Regarding hyper-threading: I am definitely not an expert in this field so i am probably wrong. But when i use 4 processes on a 4 core hyper-threading processor it does not seem like the processor is used efficiently (only 4 of the 8 CPUs listed seem to be used on Debian). Also, IIRC, the term I/O bound in the processor may be confusing (at least for me). I was under the impression that hypter-threading was mainly used to make RAM (and maybe cache) access more efficient by performing another instruction while waiting on the result of the last load/store instruction. Maybe that was what is meant with I/O? Its probably the best to let the user decide what value to use.

The term compute node is fine.

Regarding distributed.py: Do you want to wrap the import of multiprocessing or the import of threading in a try:... except: ... block:
In case of multiprocessing: we could also try to remove the import of neat.distributed from __init__.py. This way the distributed module would need to be loaded explicitly. Otherwise it may be better to put the try: import neat.distributed except ImportError: distributed=None in the __init__.py file. distributed is unusable without multiprocessing, so it may be better to raise an Exception than to warn the user.
In case of threading: It may be possible to remove threading completely from distributed.py and replace stop_event = threading.Event() to use an Event returned by self.manager. Maybe something like self.stop_event = None instead of stop_event = threading.Event() and callable=lambda: self.stop_event if self.stop_event is not None else self.manager.Event()? (Note: these changes are untested).

I just took a look at #97. Thanks for trying to fix/improve host_is_local(). The changes look good. Though i am a bit surprised that socket.getfqdn() returns an address for reverse DNS lookup.

@drallensmith
Copy link
Contributor Author

drallensmith commented Jul 19, 2017

I/O bound was an unfortunately confusing example - the real question, as far as I can tell, is whether the process would be sitting around waiting for something other than access to the cpu's execution machinery. However, I am most definitely not an expert in the field either. Perhaps users should be advised to experiment, and that it may be eval_function-dependent?

OK, I'm going with compute node.

Regarding distributed.py: My concern is with threading - note that it is sufficiently frequently absent to require a dummy_threading library module. I'll have to take a further look at various Event() codes to comment further...

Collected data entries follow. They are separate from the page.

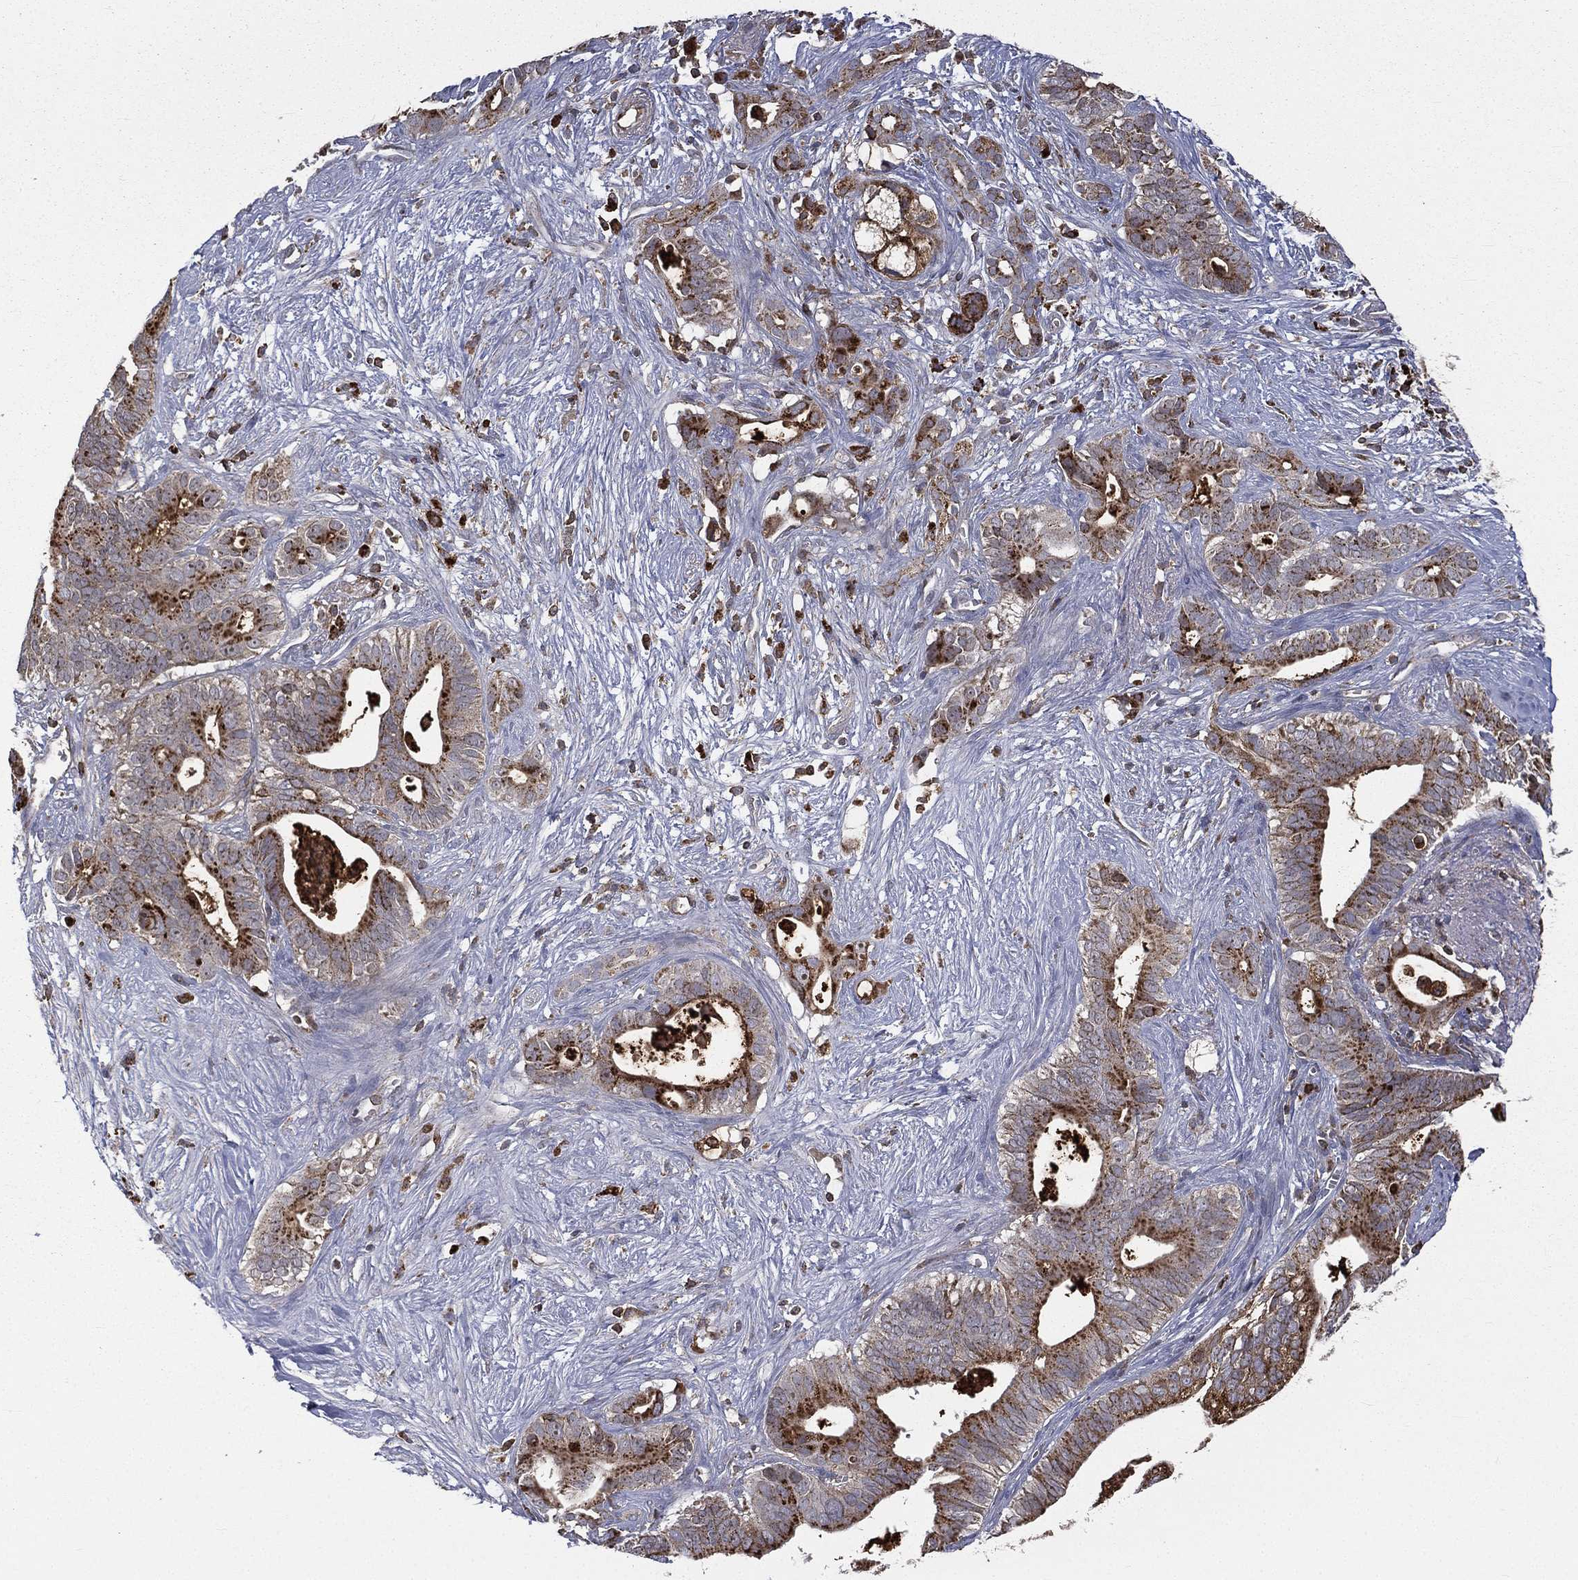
{"staining": {"intensity": "strong", "quantity": "25%-75%", "location": "cytoplasmic/membranous"}, "tissue": "pancreatic cancer", "cell_type": "Tumor cells", "image_type": "cancer", "snomed": [{"axis": "morphology", "description": "Adenocarcinoma, NOS"}, {"axis": "topography", "description": "Pancreas"}], "caption": "Protein analysis of pancreatic cancer tissue demonstrates strong cytoplasmic/membranous expression in about 25%-75% of tumor cells.", "gene": "RIN3", "patient": {"sex": "male", "age": 61}}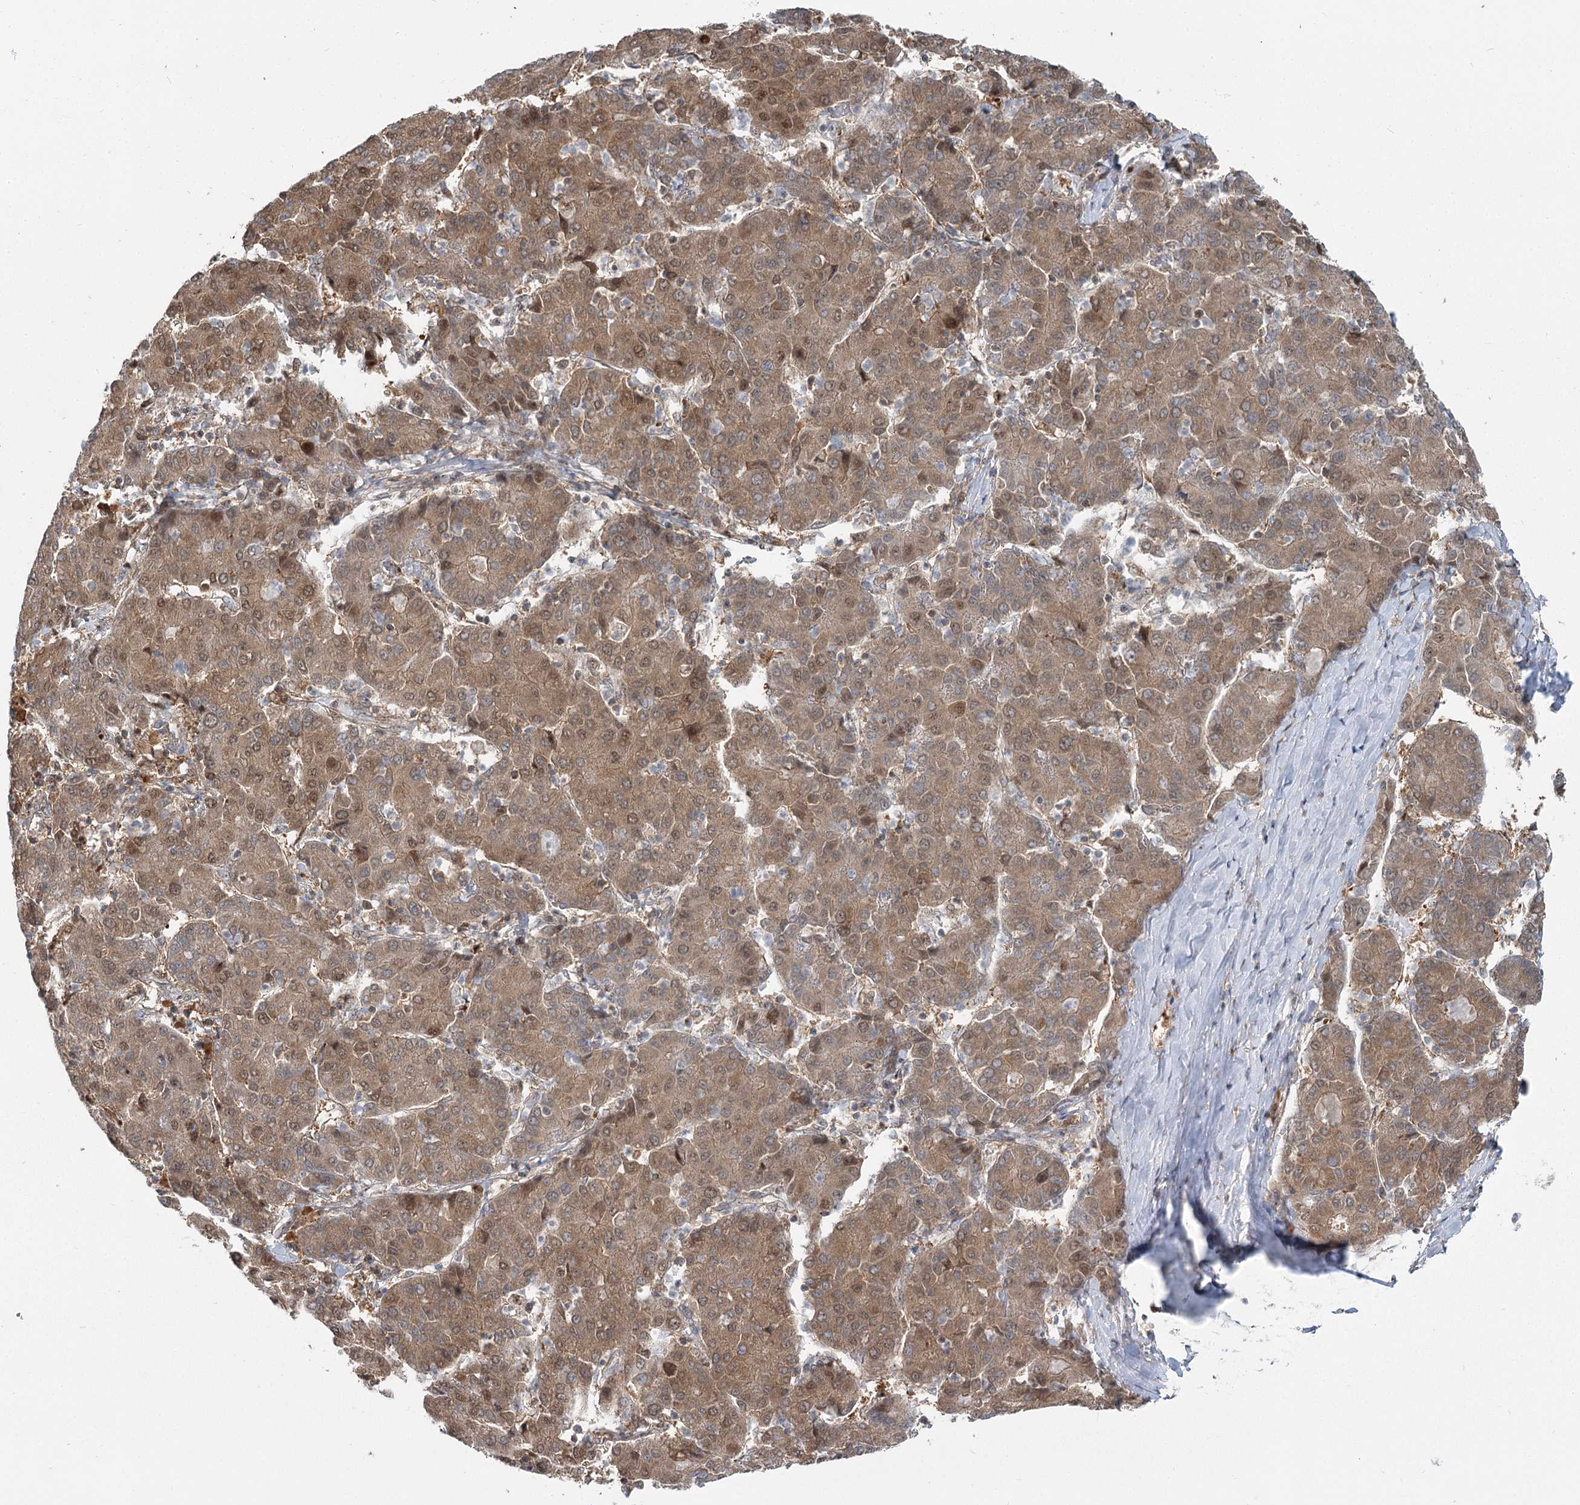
{"staining": {"intensity": "moderate", "quantity": ">75%", "location": "cytoplasmic/membranous,nuclear"}, "tissue": "liver cancer", "cell_type": "Tumor cells", "image_type": "cancer", "snomed": [{"axis": "morphology", "description": "Carcinoma, Hepatocellular, NOS"}, {"axis": "topography", "description": "Liver"}], "caption": "Immunohistochemical staining of liver cancer (hepatocellular carcinoma) reveals moderate cytoplasmic/membranous and nuclear protein staining in about >75% of tumor cells.", "gene": "THNSL1", "patient": {"sex": "male", "age": 65}}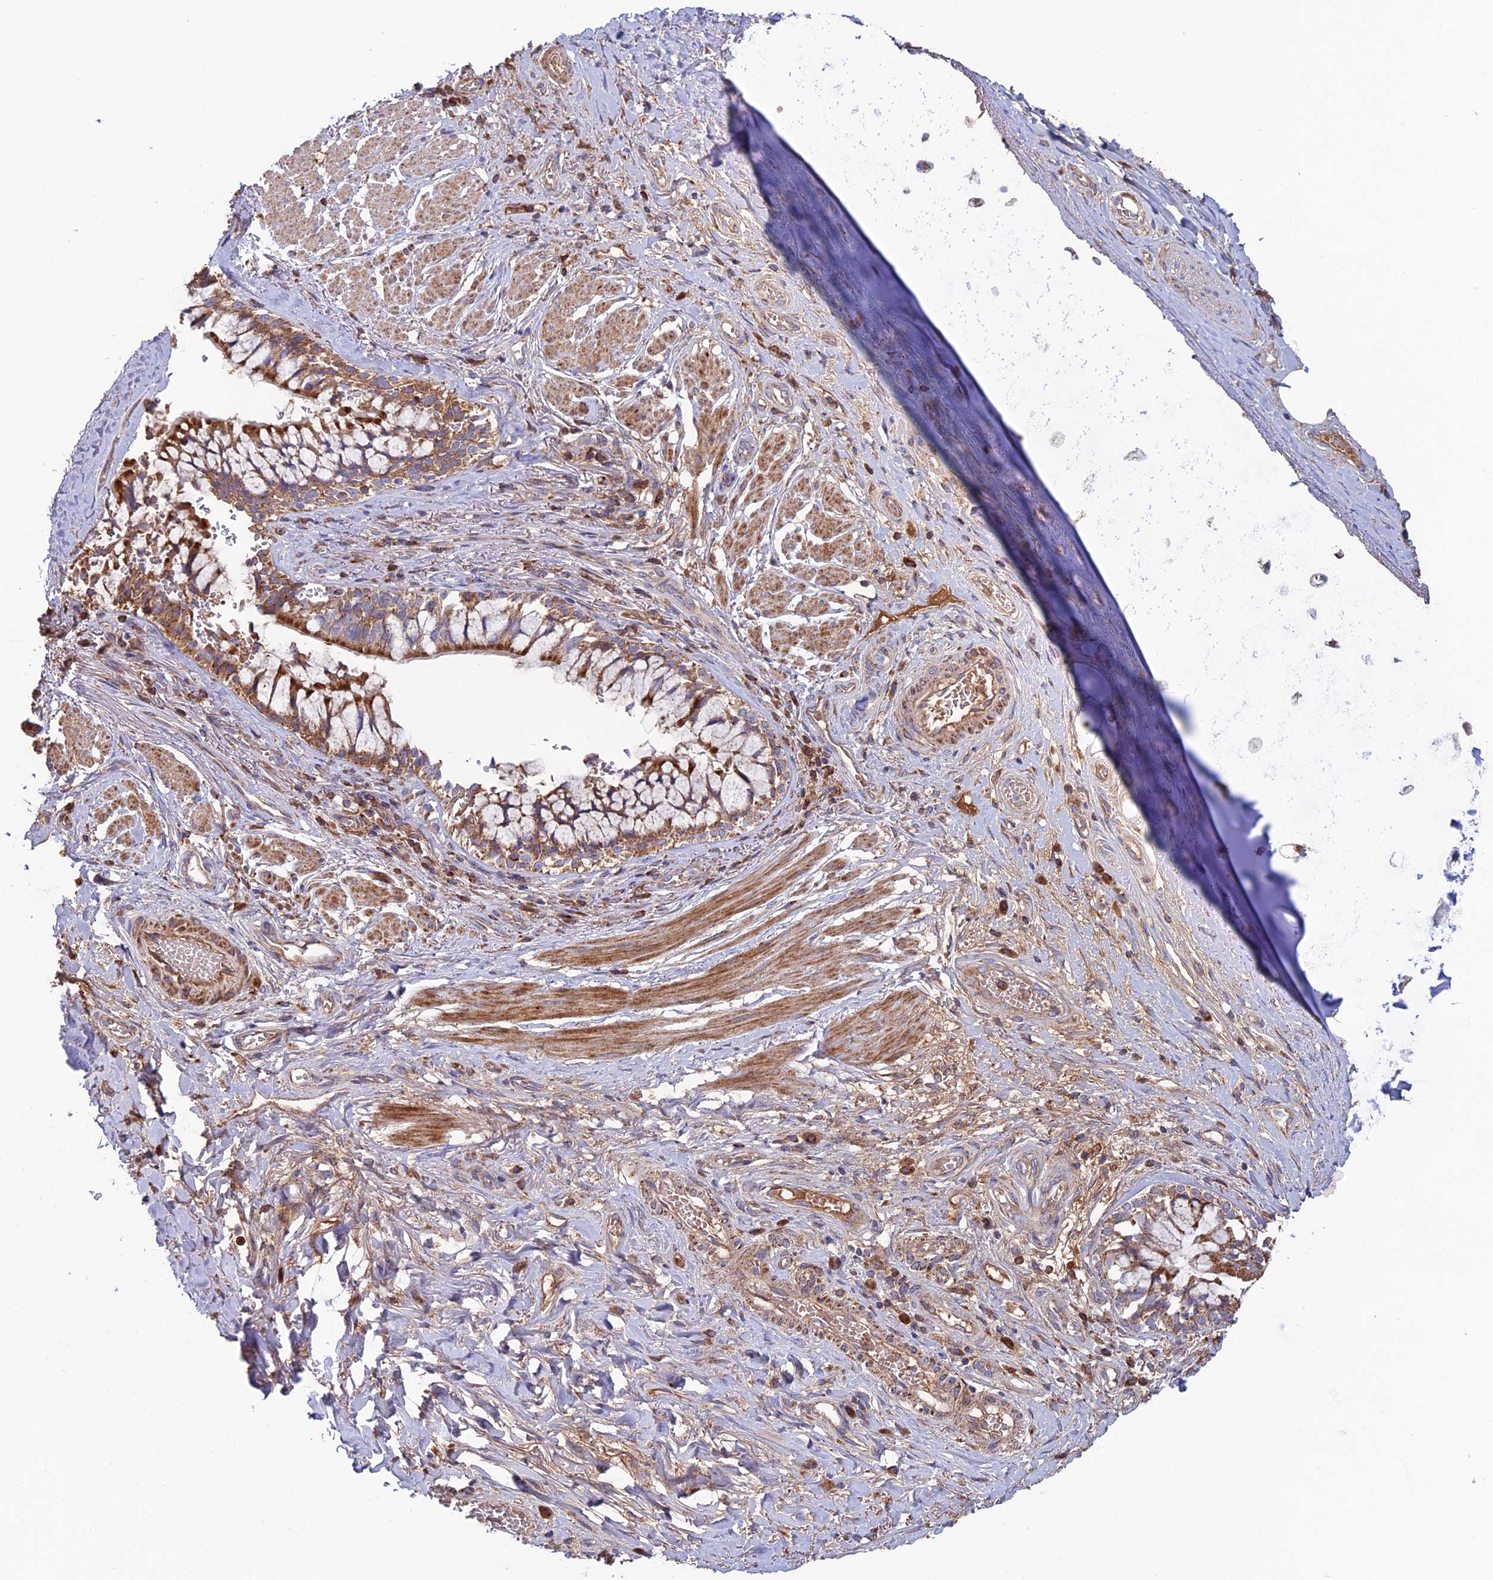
{"staining": {"intensity": "negative", "quantity": "none", "location": "none"}, "tissue": "adipose tissue", "cell_type": "Adipocytes", "image_type": "normal", "snomed": [{"axis": "morphology", "description": "Normal tissue, NOS"}, {"axis": "morphology", "description": "Squamous cell carcinoma, NOS"}, {"axis": "topography", "description": "Bronchus"}, {"axis": "topography", "description": "Lung"}], "caption": "This is a micrograph of immunohistochemistry staining of unremarkable adipose tissue, which shows no positivity in adipocytes. (DAB immunohistochemistry with hematoxylin counter stain).", "gene": "SLC15A5", "patient": {"sex": "male", "age": 64}}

Regarding host_is_local(): Quite welcome. I found it surprising myself (especially that it was an ip6 address on a machine used entirely for ip4... will have to check if the local ISP does ip6.). socket.getfqdn (3.5 documentation, but IIRC 2.7.13 is the same) states that it uses the hostname returned by socket.gethostbyaddr(), and selects the first name returned that contains a . - not, say, socket.getaddrinfo() with the socket.AF_CANONNAME flag and using the canonname returned (probably because that's likely to be even more os-variant...). BTW, socket.gethostname() states that it doesn't always return a fully-qualified domain name, and to use socket.getfqdn() for that... from the results so far, this does not seem advisable. (Perhaps the hostnames from both before and after socket.getfqdn should be checked, for both this and the passed-in hostname?)

@drallensmith
Copy link
Contributor Author

Re multiprocessing.managers.SyncManager.Event: It turns out that this uses threading.Event() internally anyway. It looks like substituting dummy_threading if threading is unavailable will work best. (Admittedly, I am a bit surprised that a threading Event would work on different machines...) BTW, speaking of events, given that distributed.py's evaluate() is for master mode only, I am confused as to why the if stopevent.is_set() exiting code is present.

@bennr01
Copy link
Contributor

bennr01 commented Jul 19, 2017

@drallensmith regarding multiprocessing.cpu_count(): That would probably be the best.
Regarding host_is_local(): I have to admit that some time has passed since i last read the documentation of socket so i was not aware that these functions are actually OS dependent.
Regarding (i like this word, BTW) Event: IIRC most synchronization primitives implemented by dummy_threading only work as much as is needed to make the code run somehow. For example, i think dummy_threading.Lock().acquire() does not actually wait until a release() has been called.
I just noticed that there is no real reason of using an Event anyway. The original idea was to reduce network overhead by using a Event implemented by the manager instead of an proxy of the Event, but then i used treading.Event instead. It may be possible to simply synchronize / use a proxy around a simple boolean value.
The if stopevent.is_set() check in evaluate() is for the case that some other thread (like a GUI) called stop. In this case, the slave nodes would stop evaluating, but the evaluate() call would still try to wait for the results. The check exits in case this happened.

@drallensmith
Copy link
Contributor Author

drallensmith commented Jul 19, 2017

@bennr01 Regarding host_is_local(): Now that I think about it, I'm actually now uncertain whether it's OS dependence causing problems, or dependence on whether or not the machine is behind a cable modem+router doing NAT (as in my case), with no registered domain name.
Regarding threading and Event: I am not surprised re (the short form of "regarding", I suspect... mainly used for memos and subject headers, but I like using it other places) dummy_threading. A proxied boolean variable sounds good.
Regarding evaluate(): Got it; good thinking!

@drallensmith
Copy link
Contributor Author

drallensmith.github.io has an updated version of the documentation for my fork's config_work branch, including preliminary documentation for distributed.py and threaded.py. @bennr01 , if you could take a look at that, I'd appreciate it. I've also done some preliminary pylint, etc type fixes to those files and the corresponding test files; again, please take a look!

@bennr01
Copy link
Contributor

bennr01 commented Jul 21, 2017

@drallensmith The documentation of threaded and distributed is nearly perfect, but i noticed a few minor mistakes, most of them being simple errors in the formatting.

in distributed:

  • In usage step 7: py:meth:de.stop(). Formatting error?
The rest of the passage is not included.